(Records for this exercise)
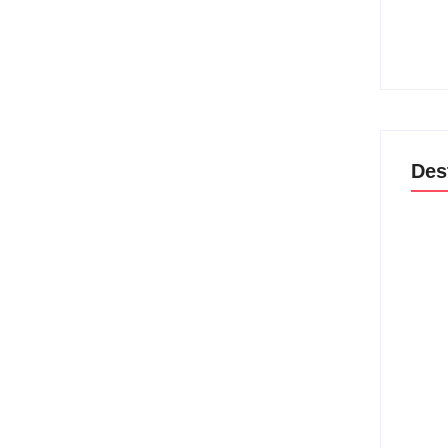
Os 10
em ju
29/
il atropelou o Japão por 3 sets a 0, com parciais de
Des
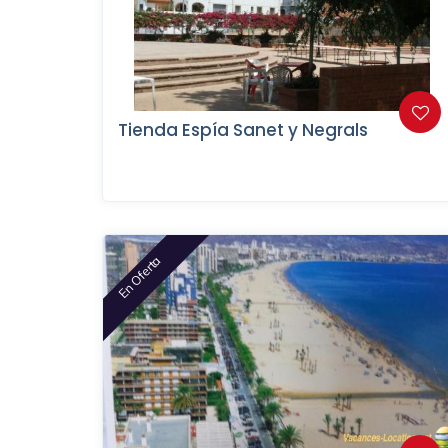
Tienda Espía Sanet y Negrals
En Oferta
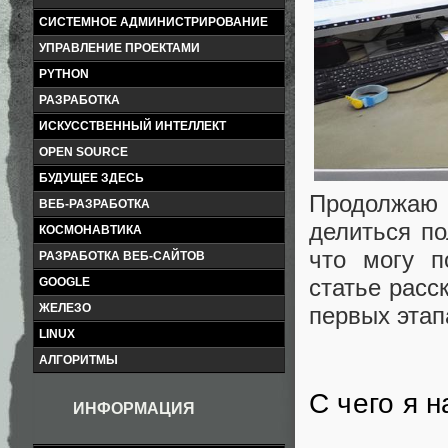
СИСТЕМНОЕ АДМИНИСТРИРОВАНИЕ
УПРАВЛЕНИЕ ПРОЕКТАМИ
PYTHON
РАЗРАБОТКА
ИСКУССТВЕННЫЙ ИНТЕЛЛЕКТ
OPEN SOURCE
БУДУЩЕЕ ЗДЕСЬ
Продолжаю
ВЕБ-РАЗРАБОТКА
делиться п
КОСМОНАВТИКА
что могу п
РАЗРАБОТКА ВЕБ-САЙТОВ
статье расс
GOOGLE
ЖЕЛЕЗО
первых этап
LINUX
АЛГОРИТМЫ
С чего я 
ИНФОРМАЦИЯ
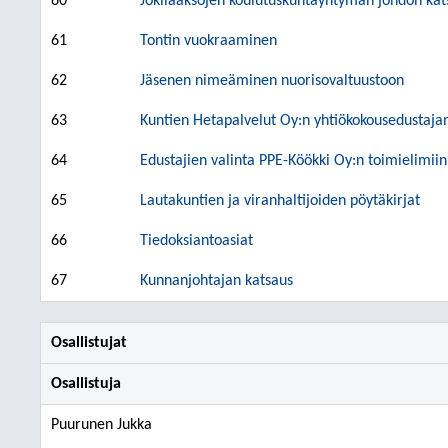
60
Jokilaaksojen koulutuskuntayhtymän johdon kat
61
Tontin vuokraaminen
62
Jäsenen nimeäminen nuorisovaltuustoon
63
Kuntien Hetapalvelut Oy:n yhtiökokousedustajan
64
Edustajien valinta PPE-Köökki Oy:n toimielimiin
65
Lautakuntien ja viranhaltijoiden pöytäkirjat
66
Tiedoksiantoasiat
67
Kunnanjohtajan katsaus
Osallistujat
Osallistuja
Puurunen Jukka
...
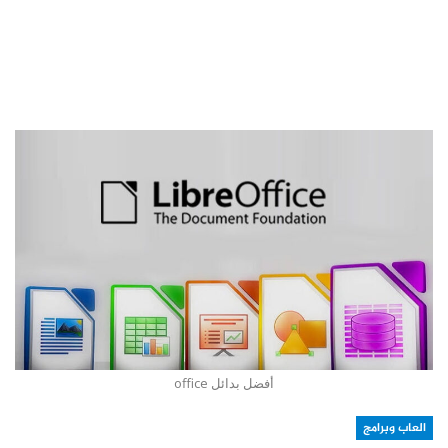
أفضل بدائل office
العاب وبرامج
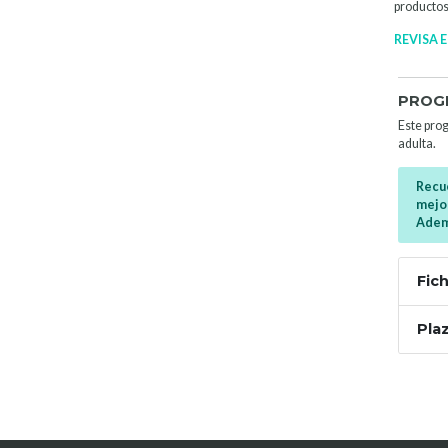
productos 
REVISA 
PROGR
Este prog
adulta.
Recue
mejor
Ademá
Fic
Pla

(Task directions) Copy out each line above that contains the string "РАЗРАБОТКА".

(Written answer)
РАЗРАБОТКА
ВЕБ-РАЗРАБОТКА
РАЗРАБОТКА ВЕБ-САЙТОВ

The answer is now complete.